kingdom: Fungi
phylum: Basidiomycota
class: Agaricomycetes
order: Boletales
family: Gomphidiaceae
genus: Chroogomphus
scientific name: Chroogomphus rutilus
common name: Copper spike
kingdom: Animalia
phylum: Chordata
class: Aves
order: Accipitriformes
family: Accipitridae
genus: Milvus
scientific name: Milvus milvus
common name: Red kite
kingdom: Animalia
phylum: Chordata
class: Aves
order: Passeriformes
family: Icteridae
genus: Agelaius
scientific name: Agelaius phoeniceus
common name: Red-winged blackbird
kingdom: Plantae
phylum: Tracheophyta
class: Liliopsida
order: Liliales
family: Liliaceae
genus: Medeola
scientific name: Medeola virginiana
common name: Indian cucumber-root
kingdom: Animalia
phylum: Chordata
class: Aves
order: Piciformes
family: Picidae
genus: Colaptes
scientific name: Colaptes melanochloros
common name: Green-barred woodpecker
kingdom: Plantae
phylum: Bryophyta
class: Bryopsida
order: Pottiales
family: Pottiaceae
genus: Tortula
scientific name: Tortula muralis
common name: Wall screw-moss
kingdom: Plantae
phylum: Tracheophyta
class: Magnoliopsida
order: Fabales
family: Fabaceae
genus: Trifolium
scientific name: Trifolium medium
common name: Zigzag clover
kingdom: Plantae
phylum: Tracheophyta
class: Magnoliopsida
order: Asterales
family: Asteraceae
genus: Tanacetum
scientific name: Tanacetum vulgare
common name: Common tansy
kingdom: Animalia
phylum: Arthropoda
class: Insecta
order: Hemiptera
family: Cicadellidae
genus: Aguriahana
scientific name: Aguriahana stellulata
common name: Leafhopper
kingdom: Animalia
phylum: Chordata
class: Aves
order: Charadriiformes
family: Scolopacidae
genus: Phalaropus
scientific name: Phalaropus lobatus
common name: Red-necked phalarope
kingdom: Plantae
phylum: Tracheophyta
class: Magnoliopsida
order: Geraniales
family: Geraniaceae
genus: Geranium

Aim of the exercise — Rewrite the data above, replacing "common name" with "vernacular name" wherever it occurs and leaving everything else unchanged.

Response to the exercise —
kingdom: Fungi
phylum: Basidiomycota
class: Agaricomycetes
order: Boletales
family: Gomphidiaceae
genus: Chroogomphus
scientific name: Chroogomphus rutilus
vernacular name: Copper spike
kingdom: Animalia
phylum: Chordata
class: Aves
order: Accipitriformes
family: Accipitridae
genus: Milvus
scientific name: Milvus milvus
vernacular name: Red kite
kingdom: Animalia
phylum: Chordata
class: Aves
order: Passeriformes
family: Icteridae
genus: Agelaius
scientific name: Agelaius phoeniceus
vernacular name: Red-winged blackbird
kingdom: Plantae
phylum: Tracheophyta
class: Liliopsida
order: Liliales
family: Liliaceae
genus: Medeola
scientific name: Medeola virginiana
vernacular name: Indian cucumber-root
kingdom: Animalia
phylum: Chordata
class: Aves
order: Piciformes
family: Picidae
genus: Colaptes
scientific name: Colaptes melanochloros
vernacular name: Green-barred woodpecker
kingdom: Plantae
phylum: Bryophyta
class: Bryopsida
order: Pottiales
family: Pottiaceae
genus: Tortula
scientific name: Tortula muralis
vernacular name: Wall screw-moss
kingdom: Plantae
phylum: Tracheophyta
class: Magnoliopsida
order: Fabales
family: Fabaceae
genus: Trifolium
scientific name: Trifolium medium
vernacular name: Zigzag clover
kingdom: Plantae
phylum: Tracheophyta
class: Magnoliopsida
order: Asterales
family: Asteraceae
genus: Tanacetum
scientific name: Tanacetum vulgare
vernacular name: Common tansy
kingdom: Animalia
phylum: Arthropoda
class: Insecta
order: Hemiptera
family: Cicadellidae
genus: Aguriahana
scientific name: Aguriahana stellulata
vernacular name: Leafhopper
kingdom: Animalia
phylum: Chordata
class: Aves
order: Charadriiformes
family: Scolopacidae
genus: Phalaropus
scientific name: Phalaropus lobatus
vernacular name: Red-necked phalarope
kingdom: Plantae
phylum: Tracheophyta
class: Magnoliopsida
order: Geraniales
family: Geraniaceae
genus: Geranium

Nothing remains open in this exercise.